Durante un momento sentí un dolor muy intenso que fue disminuyendo y desapareció por completo. En el momento máximo de dolor había visto como una llamarada blanca que luego fue sustituida por espirales de color y glóbulos de humo incandescente. Me quitaron con todo cuidado el instrumento de metal, pero me dejaron dentro el trocito de madera que no me quitarían hasta pasadas dos o tres semanas y hasta entonces tendría que permanecer en aquella habitación en una oscuridad casi absoluta. Nadie podría verme, excepto los tres lamas, que seguirían dándome instrucciones cada día. Hasta que me extrajesen la cuña apenas comería ni bebería. Después de vendarme la cabeza para que no se moviese la cuña, se volvió hacia mí el lama Mingyar Dondup y me dijo:

– Ya eres uno de nosotros, Lobsang. Durante toda tu vida verás a las personas como son y no como pretenden ellas ser.
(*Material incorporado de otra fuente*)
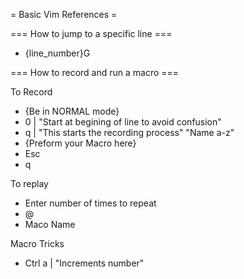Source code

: = Basic Vim References =

=== How to jump to a specific line ===
- {line_number}<shift>G

=== How to record and run a macro ===

To Record
- {Be in NORMAL mode}
- 0   | "Start at begining of line to avoid confusion"
- q<Maco Name>  | "This starts the recording process" "Name a-z"
- {Preform your Macro here}
- Esc
- q

To replay
- Enter number of times to repeat
- @
- Maco Name

Macro Tricks
- Ctrl a    | "Increments number"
Fue para mí una extraña experiencia ver a aquellos hombres como envueltos en una llama dorada. Hasta más adelante no supe que sus auras eran doradas a causa de la vida tan pura que llevaban y que las de la mayoría de la gente tenían un aspecto muy diferente.

A medida que este nuevo sentido se me fue desarrollando, gracias al entrenamiento intensivo a que me sometieron los tres lamas, fui observando que hay otras emanaciones que se extienden más allá del aura más íntima.
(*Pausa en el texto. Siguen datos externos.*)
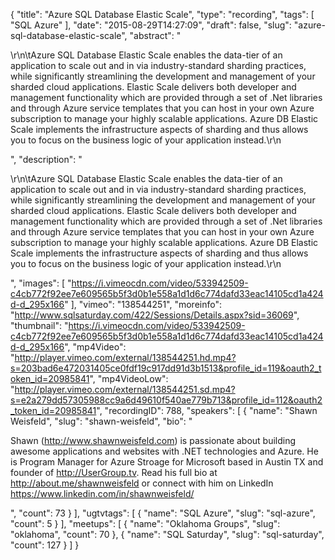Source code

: {
  "title": "Azure SQL Database Elastic Scale",
  "type": "recording",
  "tags": [
    "SQL Azure"
  ],
  "date": "2015-08-29T14:27:09",
  "draft": false,
  "slug": "azure-sql-database-elastic-scale",
  "abstract": "<p>\r\n\tAzure SQL Database Elastic Scale enables the data-tier of an application to scale out and in via industry-standard sharding practices, while significantly streamlining the development and management of your sharded cloud applications. Elastic Scale delivers both developer and management functionality which are provided through a set of .Net libraries and through Azure service templates that you can host in your own Azure subscription to manage your highly scalable applications. Azure DB Elastic Scale implements the infrastructure aspects of sharding and thus allows you to focus on the business logic of your application instead.\r\n</p>",
  "description": "<p>\r\n\tAzure SQL Database Elastic Scale enables the data-tier of an application to scale out and in via industry-standard sharding practices, while significantly streamlining the development and management of your sharded cloud applications. Elastic Scale delivers both developer and management functionality which are provided through a set of .Net libraries and through Azure service templates that you can host in your own Azure subscription to manage your highly scalable applications. Azure DB Elastic Scale implements the infrastructure aspects of sharding and thus allows you to focus on the business logic of your application instead.\r\n</p>",
  "images": [
    "https://i.vimeocdn.com/video/533942509-c4cb772f92ee7e609565b5f3d0b1e558a1d1d6c774dafd33eac14105cd1a424d-d_295x166"
  ],
  "vimeo": "138544251",
  "moreinfo": "http://www.sqlsaturday.com/422/Sessions/Details.aspx?sid=36069",
  "thumbnail": "https://i.vimeocdn.com/video/533942509-c4cb772f92ee7e609565b5f3d0b1e558a1d1d6c774dafd33eac14105cd1a424d-d_295x166",
  "mp4Video": "http://player.vimeo.com/external/138544251.hd.mp4?s=203bad6e472031405ce0fdf19c917dd91d3b1513&profile_id=119&oauth2_token_id=20985841",
  "mp4VideoLow": "http://player.vimeo.com/external/138544251.sd.mp4?s=e2a279dd57305988cc9a6d49610f540ae779b713&profile_id=112&oauth2_token_id=20985841",
  "recordingID": 788,
  "speakers": [
    {
      "name": "Shawn Weisfeld",
      "slug": "shawn-weisfeld",
      "bio": "<p>Shawn (http://www.shawnweisfeld.com) is passionate about building awesome applications and websites with .NET technologies and Azure. He is Program Manager for Azure Stroage for Microsoft based in Austin TX and founder of http://UserGroup.tv. Read his full bio at http://about.me/shawnweisfeld or connect with him on LinkedIn https://www.linkedin.com/in/shawnweisfeld/</p>",
      "count": 73
    }
  ],
  "ugtvtags": [
    {
      "name": "SQL Azure",
      "slug": "sql-azure",
      "count": 5
    }
  ],
  "meetups": [
    {
      "name": "Oklahoma Groups",
      "slug": "oklahoma",
      "count": 70
    },
    {
      "name": "SQL Saturday",
      "slug": "sql-saturday",
      "count": 127
    }
  ]
}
Con el tiempo pude adivinar el estado de salud de una persona por el color e intensidad de su aura. También pude saber cuándo decían verdad o mentira, según fluctuaran las auras. Pero no sólo el cuerpo humano era el objeto de mi clarividencia. Me dieron un cristal que aún poseo y en cuyo uso he adquirido una gran práctica. Nada hay de magia en las tan conocidas bolas de cristal. Sólo son instrumentos como un microscopio o un telescopio que, gracias a las leyes naturales, nos permiten ver los objetos normalmente invisibles. Ese cristal sólo sirve de foco para el Tercer Ojo y con él se puede penetrar en el inconsciente de una persona o registrar el recuerdo de ciertos hechos. El cristal debe adaptarse al individuo que lo usa. Algunas personas trabajan mejor con un cristal de roca y otros prefieren la bola.